Assigned task:
Copy out again, word for word, the lines from the one containing "Download file to" through the one containing "Stores all user". Leave the pictures out of your answer.

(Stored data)

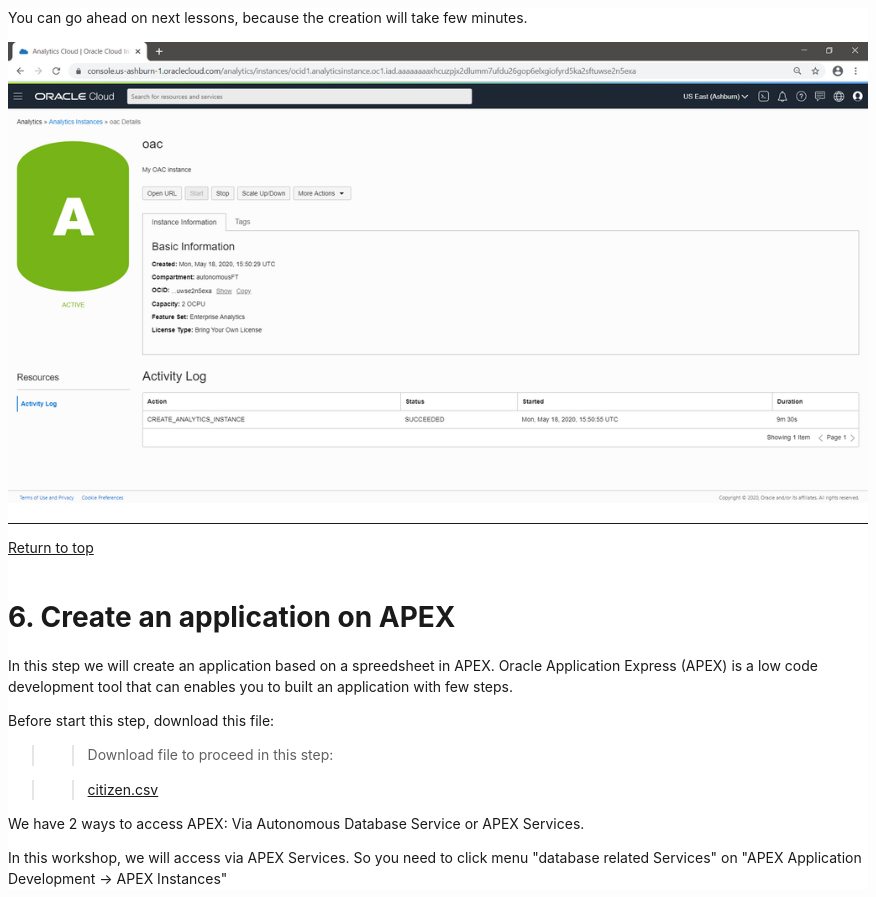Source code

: You can go ahead on next lessons, because the creation will take few minutes.

![oracle cloud site!](images/92.png "oracle Cloud site")



----


[ Return to top ](#top)


<a name="6"></a>
# 6. Create an application on APEX

In this step we will create an application based on a spreedsheet in APEX. Oracle Application Express (APEX) is a low code development tool that can enables you to built an application with few steps.

Before start this step, download this file:

>> Download file to proceed in this step:

>> <a href="https://raw.githubusercontent.com/erikanagamine/autonomousdatabase/master/files/citizen.csv" target="_citizen">citizen.csv</a>

We have 2 ways to access APEX: Via Autonomous Database Service or APEX Services.

In this workshop, we will access via APEX Services. So you need to click menu "database related Services" on "APEX Application Development -> APEX Instances"
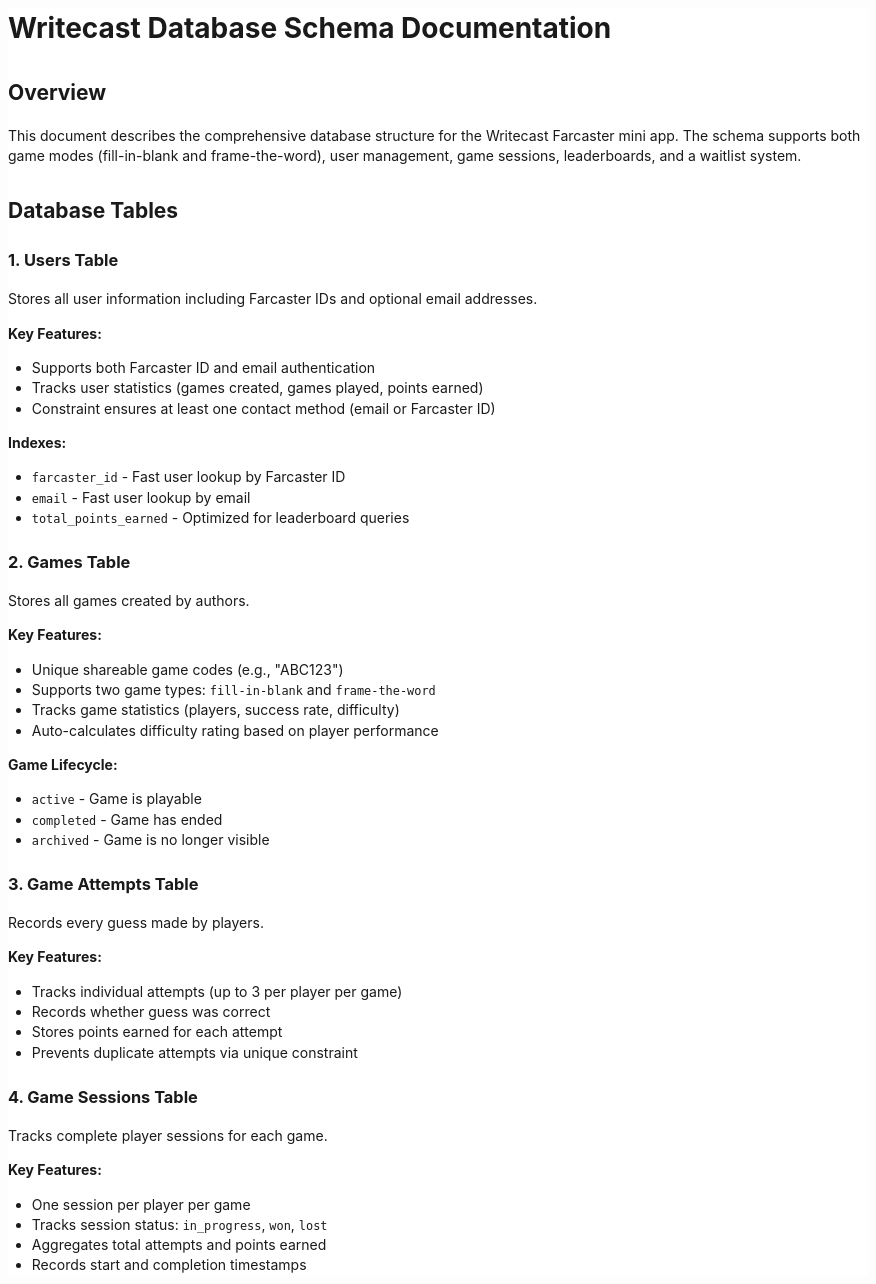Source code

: # Writecast Database Schema Documentation

## Overview

This document describes the comprehensive database structure for the Writecast Farcaster mini app. The schema supports both game modes (fill-in-blank and frame-the-word), user management, game sessions, leaderboards, and a waitlist system.

## Database Tables

### 1. Users Table
Stores all user information including Farcaster IDs and optional email addresses.

**Key Features:**
- Supports both Farcaster ID and email authentication
- Tracks user statistics (games created, games played, points earned)
- Constraint ensures at least one contact method (email or Farcaster ID)

**Indexes:**
- `farcaster_id` - Fast user lookup by Farcaster ID
- `email` - Fast user lookup by email
- `total_points_earned` - Optimized for leaderboard queries

### 2. Games Table
Stores all games created by authors.

**Key Features:**
- Unique shareable game codes (e.g., "ABC123")
- Supports two game types: `fill-in-blank` and `frame-the-word`
- Tracks game statistics (players, success rate, difficulty)
- Auto-calculates difficulty rating based on player performance

**Game Lifecycle:**
- `active` - Game is playable
- `completed` - Game has ended
- `archived` - Game is no longer visible

### 3. Game Attempts Table
Records every guess made by players.

**Key Features:**
- Tracks individual attempts (up to 3 per player per game)
- Records whether guess was correct
- Stores points earned for each attempt
- Prevents duplicate attempts via unique constraint

### 4. Game Sessions Table
Tracks complete player sessions for each game.

**Key Features:**
- One session per player per game
- Tracks session status: `in_progress`, `won`, `lost`
- Aggregates total attempts and points earned
- Records start and completion timestamps
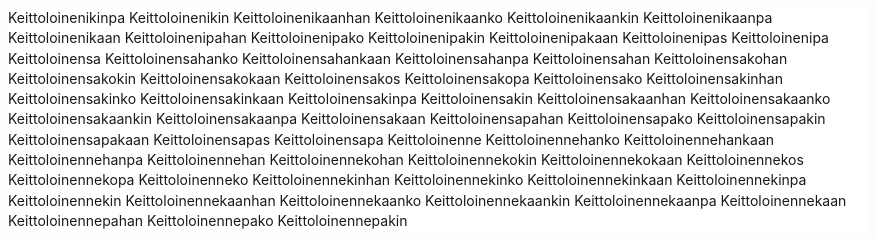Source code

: Keittoloinenikinpa
Keittoloinenikin
Keittoloinenikaanhan
Keittoloinenikaanko
Keittoloinenikaankin
Keittoloinenikaanpa
Keittoloinenikaan
Keittoloinenipahan
Keittoloinenipako
Keittoloinenipakin
Keittoloinenipakaan
Keittoloinenipas
Keittoloinenipa
Keittoloinensa
Keittoloinensahanko
Keittoloinensahankaan
Keittoloinensahanpa
Keittoloinensahan
Keittoloinensakohan
Keittoloinensakokin
Keittoloinensakokaan
Keittoloinensakos
Keittoloinensakopa
Keittoloinensako
Keittoloinensakinhan
Keittoloinensakinko
Keittoloinensakinkaan
Keittoloinensakinpa
Keittoloinensakin
Keittoloinensakaanhan
Keittoloinensakaanko
Keittoloinensakaankin
Keittoloinensakaanpa
Keittoloinensakaan
Keittoloinensapahan
Keittoloinensapako
Keittoloinensapakin
Keittoloinensapakaan
Keittoloinensapas
Keittoloinensapa
Keittoloinenne
Keittoloinennehanko
Keittoloinennehankaan
Keittoloinennehanpa
Keittoloinennehan
Keittoloinennekohan
Keittoloinennekokin
Keittoloinennekokaan
Keittoloinennekos
Keittoloinennekopa
Keittoloinenneko
Keittoloinennekinhan
Keittoloinennekinko
Keittoloinennekinkaan
Keittoloinennekinpa
Keittoloinennekin
Keittoloinennekaanhan
Keittoloinennekaanko
Keittoloinennekaankin
Keittoloinennekaanpa
Keittoloinennekaan
Keittoloinennepahan
Keittoloinennepako
Keittoloinennepakin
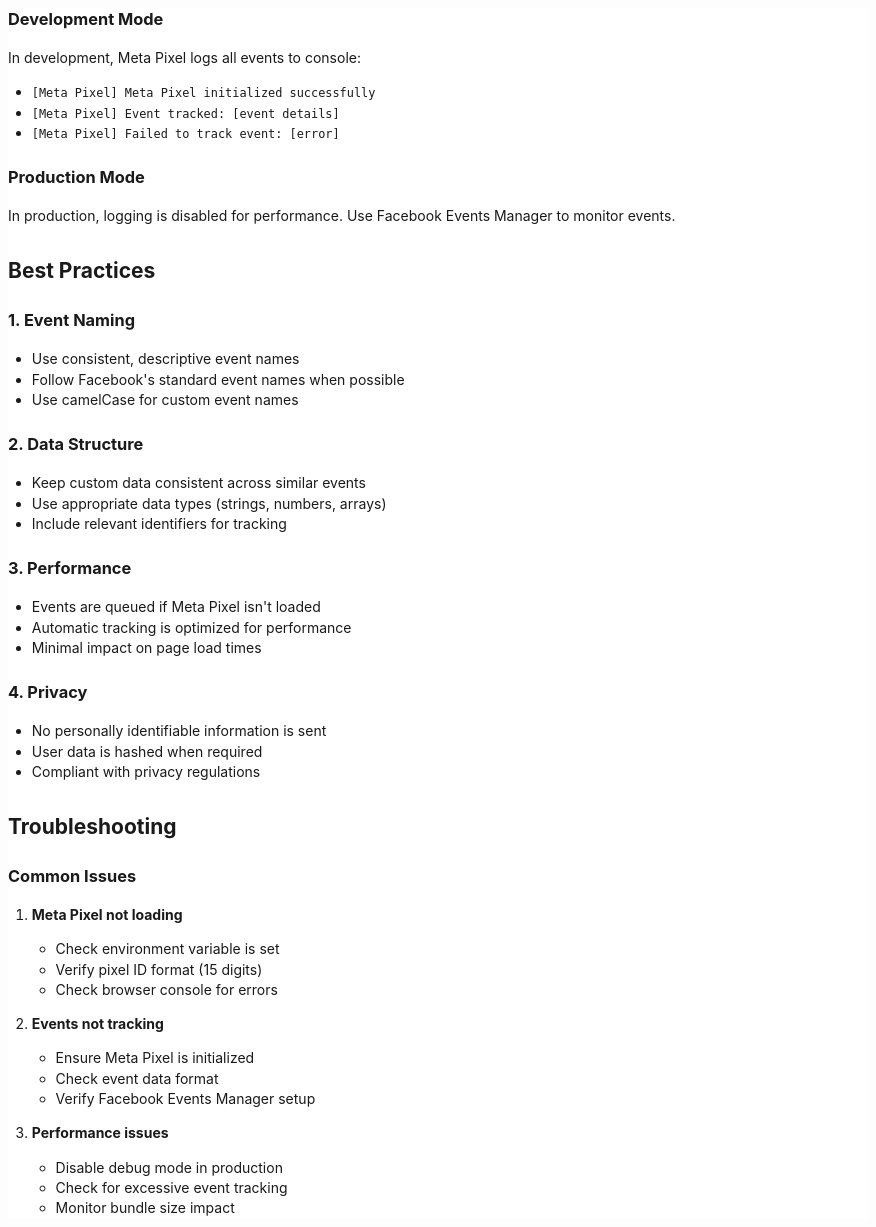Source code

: ### Development Mode

In development, Meta Pixel logs all events to console:
- `[Meta Pixel] Meta Pixel initialized successfully`
- `[Meta Pixel] Event tracked: [event details]`
- `[Meta Pixel] Failed to track event: [error]`

### Production Mode

In production, logging is disabled for performance. Use Facebook Events Manager to monitor events.

## Best Practices

### 1. Event Naming
- Use consistent, descriptive event names
- Follow Facebook's standard event names when possible
- Use camelCase for custom event names

### 2. Data Structure
- Keep custom data consistent across similar events
- Use appropriate data types (strings, numbers, arrays)
- Include relevant identifiers for tracking

### 3. Performance
- Events are queued if Meta Pixel isn't loaded
- Automatic tracking is optimized for performance
- Minimal impact on page load times

### 4. Privacy
- No personally identifiable information is sent
- User data is hashed when required
- Compliant with privacy regulations

## Troubleshooting

### Common Issues

1. **Meta Pixel not loading**
   - Check environment variable is set
   - Verify pixel ID format (15 digits)
   - Check browser console for errors

2. **Events not tracking**
   - Ensure Meta Pixel is initialized
   - Check event data format
   - Verify Facebook Events Manager setup

3. **Performance issues**
   - Disable debug mode in production
   - Check for excessive event tracking
   - Monitor bundle size impact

Expected answer:
>> Download file to proceed in this step:

>> <a href="https://raw.githubusercontent.com/erikanagamine/autonomousdatabase/master/files/citizen.csv" target="_citizen">citizen.csv</a>

We have 2 ways to access APEX: Via Autonomous Database Service or APEX Services.

In this workshop, we will access via APEX Services. So you need to click menu "database related Services" on "APEX Application Development -> APEX Instances"
Source code

: # Writecast Database Schema Documentation

## Overview

This document describes the comprehensive database structure for the Writecast Farcaster mini app. The schema supports both game modes (fill-in-blank and frame-the-word), user management, game sessions, leaderboards, and a waitlist system.

## Database Tables

### 1. Users Table
Stores all user information including Farcaster IDs and optional email addresses.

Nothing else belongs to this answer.